Base map reproduced from the OS map with the permission
of Ordnance Survey on behalf of The Controller of Her Majesty's Stationery
Office, © Crown Copyright 2001.
Description and essential historic landscape components
An area of regular, rectilinear enclosures, probably 19th century, with straight roads and tracks, occupying former common land on top of Mynydd Penbre at an average height of 165 m. The boundaries, roads and tracks belong to the mid 19th-century, the former being earth banks with hedges that are mostly unmanaged, overgrown and becoming derelict, and supplemented by wire fencing. Land-use is pasture, both improved and unimproved. There is no deciduous woodland, but a large area to the west, Waun Baglan Wood, was planted with coniferous forest in the later 20th century. The dispersed farmsteads and housing are mainly 19th- and 20th-century, but it has been suggested that Bigyn may have Medieval origins.

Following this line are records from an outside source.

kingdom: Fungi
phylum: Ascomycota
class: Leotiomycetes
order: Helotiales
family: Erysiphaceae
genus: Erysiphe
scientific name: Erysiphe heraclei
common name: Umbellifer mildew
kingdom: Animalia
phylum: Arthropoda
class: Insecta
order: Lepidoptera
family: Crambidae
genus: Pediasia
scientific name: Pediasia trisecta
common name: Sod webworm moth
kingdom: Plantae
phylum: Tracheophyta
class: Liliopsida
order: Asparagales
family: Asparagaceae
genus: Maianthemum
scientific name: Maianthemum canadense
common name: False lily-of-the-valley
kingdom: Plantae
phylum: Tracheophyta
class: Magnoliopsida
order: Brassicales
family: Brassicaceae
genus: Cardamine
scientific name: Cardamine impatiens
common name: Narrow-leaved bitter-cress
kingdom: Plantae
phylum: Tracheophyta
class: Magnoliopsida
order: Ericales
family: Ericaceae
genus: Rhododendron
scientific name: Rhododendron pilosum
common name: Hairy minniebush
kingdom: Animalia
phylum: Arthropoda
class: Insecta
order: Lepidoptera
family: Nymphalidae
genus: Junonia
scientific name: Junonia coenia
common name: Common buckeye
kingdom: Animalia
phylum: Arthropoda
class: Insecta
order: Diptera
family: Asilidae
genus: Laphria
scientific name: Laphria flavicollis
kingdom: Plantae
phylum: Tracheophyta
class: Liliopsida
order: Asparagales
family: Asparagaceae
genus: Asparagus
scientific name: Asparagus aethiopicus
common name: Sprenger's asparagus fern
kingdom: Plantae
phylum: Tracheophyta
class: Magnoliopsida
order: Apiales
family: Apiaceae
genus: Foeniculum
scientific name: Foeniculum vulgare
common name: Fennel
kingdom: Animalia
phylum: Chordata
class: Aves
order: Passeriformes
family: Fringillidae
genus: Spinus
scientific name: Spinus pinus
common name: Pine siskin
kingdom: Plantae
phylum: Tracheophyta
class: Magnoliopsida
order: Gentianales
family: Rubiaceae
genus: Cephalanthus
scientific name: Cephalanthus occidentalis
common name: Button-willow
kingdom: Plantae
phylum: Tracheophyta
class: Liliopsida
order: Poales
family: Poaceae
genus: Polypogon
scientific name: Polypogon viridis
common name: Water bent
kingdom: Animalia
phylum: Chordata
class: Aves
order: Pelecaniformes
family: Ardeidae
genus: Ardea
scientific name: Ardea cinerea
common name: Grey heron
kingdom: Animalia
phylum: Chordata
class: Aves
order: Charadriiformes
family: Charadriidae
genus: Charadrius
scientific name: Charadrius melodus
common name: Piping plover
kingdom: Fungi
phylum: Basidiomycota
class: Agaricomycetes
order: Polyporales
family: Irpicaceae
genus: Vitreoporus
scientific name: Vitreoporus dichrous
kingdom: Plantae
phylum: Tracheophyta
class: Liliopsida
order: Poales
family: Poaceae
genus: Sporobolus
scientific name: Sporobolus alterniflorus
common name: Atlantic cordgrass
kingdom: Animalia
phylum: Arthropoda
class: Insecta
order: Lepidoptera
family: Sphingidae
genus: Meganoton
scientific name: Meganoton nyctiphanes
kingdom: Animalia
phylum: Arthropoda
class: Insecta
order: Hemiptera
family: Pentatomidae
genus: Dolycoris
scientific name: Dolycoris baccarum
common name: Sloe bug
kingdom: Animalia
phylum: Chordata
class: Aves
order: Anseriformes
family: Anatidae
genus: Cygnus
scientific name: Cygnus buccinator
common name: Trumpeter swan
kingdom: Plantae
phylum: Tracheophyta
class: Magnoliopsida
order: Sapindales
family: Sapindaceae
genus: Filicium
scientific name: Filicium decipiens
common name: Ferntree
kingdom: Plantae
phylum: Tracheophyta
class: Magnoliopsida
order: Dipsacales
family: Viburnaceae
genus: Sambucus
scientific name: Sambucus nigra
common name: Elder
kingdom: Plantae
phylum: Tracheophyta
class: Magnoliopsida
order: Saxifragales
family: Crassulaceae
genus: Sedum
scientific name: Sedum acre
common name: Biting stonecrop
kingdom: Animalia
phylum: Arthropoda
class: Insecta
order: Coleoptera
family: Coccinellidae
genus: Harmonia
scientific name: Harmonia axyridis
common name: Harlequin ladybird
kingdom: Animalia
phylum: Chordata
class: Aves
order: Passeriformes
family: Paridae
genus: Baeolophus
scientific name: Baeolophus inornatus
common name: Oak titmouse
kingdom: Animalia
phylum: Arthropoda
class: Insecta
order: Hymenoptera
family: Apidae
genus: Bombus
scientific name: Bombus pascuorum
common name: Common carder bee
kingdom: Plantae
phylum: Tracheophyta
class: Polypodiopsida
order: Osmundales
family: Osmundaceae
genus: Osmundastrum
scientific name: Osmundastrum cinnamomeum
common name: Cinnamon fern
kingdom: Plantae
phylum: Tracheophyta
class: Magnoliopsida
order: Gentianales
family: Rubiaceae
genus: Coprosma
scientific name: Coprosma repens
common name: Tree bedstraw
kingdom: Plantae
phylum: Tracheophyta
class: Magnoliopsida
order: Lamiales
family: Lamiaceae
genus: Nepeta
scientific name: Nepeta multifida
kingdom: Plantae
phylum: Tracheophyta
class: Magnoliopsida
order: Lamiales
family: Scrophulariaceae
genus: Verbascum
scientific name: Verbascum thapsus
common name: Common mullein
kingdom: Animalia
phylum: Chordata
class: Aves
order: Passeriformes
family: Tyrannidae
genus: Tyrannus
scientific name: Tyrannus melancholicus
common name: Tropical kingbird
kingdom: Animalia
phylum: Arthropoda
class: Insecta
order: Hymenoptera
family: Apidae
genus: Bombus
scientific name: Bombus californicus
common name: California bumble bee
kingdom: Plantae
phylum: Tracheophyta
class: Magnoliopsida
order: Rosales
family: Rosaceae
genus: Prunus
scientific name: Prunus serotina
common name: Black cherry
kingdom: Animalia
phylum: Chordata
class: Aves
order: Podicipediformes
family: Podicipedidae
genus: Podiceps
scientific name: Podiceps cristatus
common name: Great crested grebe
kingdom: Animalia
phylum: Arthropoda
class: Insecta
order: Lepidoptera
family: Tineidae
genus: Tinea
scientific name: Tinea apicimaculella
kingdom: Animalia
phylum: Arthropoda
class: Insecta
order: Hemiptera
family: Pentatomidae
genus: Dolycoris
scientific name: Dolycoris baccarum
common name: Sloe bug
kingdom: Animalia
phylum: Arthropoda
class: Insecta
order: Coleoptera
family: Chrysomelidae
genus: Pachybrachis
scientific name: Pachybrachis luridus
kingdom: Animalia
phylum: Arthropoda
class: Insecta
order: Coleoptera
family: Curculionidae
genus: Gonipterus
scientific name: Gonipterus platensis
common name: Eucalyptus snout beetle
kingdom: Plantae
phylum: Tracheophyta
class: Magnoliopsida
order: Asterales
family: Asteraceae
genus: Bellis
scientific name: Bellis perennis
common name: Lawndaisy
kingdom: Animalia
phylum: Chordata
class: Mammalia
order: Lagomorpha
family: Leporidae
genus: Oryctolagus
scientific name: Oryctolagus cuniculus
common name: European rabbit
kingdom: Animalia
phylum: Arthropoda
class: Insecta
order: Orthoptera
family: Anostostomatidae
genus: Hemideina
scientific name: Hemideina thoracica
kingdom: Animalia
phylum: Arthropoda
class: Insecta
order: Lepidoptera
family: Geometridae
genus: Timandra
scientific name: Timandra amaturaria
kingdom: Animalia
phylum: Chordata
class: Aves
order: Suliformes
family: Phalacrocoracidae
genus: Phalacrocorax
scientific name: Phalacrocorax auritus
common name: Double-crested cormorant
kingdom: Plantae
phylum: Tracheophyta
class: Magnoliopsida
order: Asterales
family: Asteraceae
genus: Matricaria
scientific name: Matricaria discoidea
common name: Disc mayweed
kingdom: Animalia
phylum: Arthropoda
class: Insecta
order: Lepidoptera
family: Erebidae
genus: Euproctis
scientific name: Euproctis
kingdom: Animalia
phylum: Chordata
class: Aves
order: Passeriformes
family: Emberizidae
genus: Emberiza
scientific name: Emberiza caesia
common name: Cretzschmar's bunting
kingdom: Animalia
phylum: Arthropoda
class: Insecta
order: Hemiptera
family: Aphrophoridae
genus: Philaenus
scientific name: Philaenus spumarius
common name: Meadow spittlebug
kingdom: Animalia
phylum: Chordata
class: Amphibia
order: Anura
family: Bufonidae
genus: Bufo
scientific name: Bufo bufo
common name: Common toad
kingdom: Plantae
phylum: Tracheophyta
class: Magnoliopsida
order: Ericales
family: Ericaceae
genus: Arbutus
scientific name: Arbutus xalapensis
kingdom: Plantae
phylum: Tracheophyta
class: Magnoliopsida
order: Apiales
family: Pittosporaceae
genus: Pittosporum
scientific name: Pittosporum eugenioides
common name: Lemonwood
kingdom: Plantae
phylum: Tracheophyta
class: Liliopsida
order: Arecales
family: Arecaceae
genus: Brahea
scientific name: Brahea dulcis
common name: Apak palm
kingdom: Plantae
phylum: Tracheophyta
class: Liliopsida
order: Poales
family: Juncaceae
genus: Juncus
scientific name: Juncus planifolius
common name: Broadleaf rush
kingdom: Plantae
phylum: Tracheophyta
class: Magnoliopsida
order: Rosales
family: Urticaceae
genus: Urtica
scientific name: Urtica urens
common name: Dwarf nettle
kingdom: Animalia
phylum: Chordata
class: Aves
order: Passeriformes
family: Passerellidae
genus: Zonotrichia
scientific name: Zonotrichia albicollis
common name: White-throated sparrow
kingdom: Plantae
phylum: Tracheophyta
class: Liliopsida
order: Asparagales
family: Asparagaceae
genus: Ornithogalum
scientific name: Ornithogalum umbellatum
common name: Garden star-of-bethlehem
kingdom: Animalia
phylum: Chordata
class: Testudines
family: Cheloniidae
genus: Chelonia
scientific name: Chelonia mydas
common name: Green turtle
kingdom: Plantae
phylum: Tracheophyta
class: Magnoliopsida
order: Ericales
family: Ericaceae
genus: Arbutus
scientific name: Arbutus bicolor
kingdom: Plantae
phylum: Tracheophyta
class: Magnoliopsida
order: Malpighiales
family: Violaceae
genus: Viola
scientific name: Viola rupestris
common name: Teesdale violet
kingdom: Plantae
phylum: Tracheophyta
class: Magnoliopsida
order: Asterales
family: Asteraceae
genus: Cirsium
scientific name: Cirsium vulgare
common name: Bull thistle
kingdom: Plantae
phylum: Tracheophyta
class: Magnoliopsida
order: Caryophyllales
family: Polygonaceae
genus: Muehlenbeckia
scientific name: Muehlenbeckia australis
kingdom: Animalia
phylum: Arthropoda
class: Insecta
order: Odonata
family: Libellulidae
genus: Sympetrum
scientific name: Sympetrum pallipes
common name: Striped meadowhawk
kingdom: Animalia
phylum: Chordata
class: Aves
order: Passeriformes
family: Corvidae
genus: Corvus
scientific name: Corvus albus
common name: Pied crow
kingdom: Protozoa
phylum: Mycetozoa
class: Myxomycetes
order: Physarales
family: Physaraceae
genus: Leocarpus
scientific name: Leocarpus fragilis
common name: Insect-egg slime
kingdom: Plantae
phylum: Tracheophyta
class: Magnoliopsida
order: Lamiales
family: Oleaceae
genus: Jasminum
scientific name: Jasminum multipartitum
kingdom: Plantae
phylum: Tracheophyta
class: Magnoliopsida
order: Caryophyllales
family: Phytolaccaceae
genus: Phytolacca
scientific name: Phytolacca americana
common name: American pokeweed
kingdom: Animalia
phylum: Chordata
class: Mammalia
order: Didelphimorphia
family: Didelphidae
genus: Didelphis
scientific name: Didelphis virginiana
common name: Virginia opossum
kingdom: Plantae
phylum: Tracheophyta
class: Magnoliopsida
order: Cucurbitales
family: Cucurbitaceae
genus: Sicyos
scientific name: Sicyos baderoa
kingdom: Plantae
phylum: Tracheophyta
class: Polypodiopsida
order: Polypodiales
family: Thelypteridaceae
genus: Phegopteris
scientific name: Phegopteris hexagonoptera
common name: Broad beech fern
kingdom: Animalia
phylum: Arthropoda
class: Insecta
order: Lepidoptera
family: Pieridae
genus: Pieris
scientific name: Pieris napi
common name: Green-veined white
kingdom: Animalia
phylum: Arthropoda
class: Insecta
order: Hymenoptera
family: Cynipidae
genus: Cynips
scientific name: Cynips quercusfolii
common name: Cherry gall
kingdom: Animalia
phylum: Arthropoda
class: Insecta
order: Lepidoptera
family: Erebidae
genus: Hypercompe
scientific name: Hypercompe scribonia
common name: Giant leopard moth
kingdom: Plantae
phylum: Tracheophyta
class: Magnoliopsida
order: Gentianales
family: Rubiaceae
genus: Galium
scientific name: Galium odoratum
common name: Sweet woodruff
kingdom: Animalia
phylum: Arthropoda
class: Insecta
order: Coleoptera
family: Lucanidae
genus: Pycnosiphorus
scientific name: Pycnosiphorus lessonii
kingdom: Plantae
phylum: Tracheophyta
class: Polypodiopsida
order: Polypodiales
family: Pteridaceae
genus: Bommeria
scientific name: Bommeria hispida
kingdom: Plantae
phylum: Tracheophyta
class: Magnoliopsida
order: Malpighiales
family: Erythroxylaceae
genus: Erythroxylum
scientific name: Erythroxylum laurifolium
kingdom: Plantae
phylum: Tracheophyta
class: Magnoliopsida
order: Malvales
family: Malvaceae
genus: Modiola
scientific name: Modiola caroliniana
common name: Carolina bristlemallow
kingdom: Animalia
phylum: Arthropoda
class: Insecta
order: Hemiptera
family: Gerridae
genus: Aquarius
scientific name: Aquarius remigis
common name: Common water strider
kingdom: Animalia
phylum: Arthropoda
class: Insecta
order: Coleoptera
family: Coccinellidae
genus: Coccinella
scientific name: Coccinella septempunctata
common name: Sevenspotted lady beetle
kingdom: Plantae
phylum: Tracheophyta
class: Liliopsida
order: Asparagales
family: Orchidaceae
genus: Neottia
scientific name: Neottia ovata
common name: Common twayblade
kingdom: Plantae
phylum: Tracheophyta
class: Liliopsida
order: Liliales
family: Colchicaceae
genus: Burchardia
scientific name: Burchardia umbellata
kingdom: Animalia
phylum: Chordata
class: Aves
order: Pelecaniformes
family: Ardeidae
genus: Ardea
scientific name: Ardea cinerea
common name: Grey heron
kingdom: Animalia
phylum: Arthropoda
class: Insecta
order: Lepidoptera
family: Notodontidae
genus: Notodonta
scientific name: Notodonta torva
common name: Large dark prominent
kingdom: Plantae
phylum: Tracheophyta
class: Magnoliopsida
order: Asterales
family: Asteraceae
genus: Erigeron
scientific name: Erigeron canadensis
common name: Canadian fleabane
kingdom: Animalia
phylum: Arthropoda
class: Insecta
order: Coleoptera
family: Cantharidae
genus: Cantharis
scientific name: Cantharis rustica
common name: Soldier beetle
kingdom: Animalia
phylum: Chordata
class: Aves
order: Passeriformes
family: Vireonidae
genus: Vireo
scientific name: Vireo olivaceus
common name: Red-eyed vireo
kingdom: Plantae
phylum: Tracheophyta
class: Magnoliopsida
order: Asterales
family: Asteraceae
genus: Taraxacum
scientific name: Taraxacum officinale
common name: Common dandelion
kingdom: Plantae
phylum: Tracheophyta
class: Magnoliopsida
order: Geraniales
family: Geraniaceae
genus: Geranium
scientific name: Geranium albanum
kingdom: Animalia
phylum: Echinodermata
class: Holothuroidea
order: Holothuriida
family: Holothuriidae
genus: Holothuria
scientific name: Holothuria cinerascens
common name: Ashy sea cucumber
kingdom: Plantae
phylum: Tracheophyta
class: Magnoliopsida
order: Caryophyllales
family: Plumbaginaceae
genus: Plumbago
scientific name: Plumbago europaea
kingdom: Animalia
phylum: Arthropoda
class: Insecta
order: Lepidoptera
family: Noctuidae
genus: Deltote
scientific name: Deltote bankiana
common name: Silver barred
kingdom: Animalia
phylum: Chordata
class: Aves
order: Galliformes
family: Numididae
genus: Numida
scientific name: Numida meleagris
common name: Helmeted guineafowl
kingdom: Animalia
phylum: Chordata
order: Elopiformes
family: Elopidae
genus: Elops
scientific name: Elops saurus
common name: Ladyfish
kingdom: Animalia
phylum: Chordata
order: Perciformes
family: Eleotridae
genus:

Recorded archaeology is limited and includes a possible Bronze Age round barrow, a possible Iron Age hillfort and a quarry. In their present form the buildings are not distinctive, are of 19th- and 20th-century date and are in a variety of materials.
Farmhouses and other dwellings are either late 19th century, stone-built, two-storey or one-and-a-half storey and three-bay, relatively small and in the vernacular tradition, or modern. Farm outbuildings are not common, and where they exist are small, generally one range, and late 19th- or 20th-century.
A well-defined historic landscape area distinct from the pattern of smaller, irregular enclosures to the northwest and the largely unenclosed woodland to the southwest.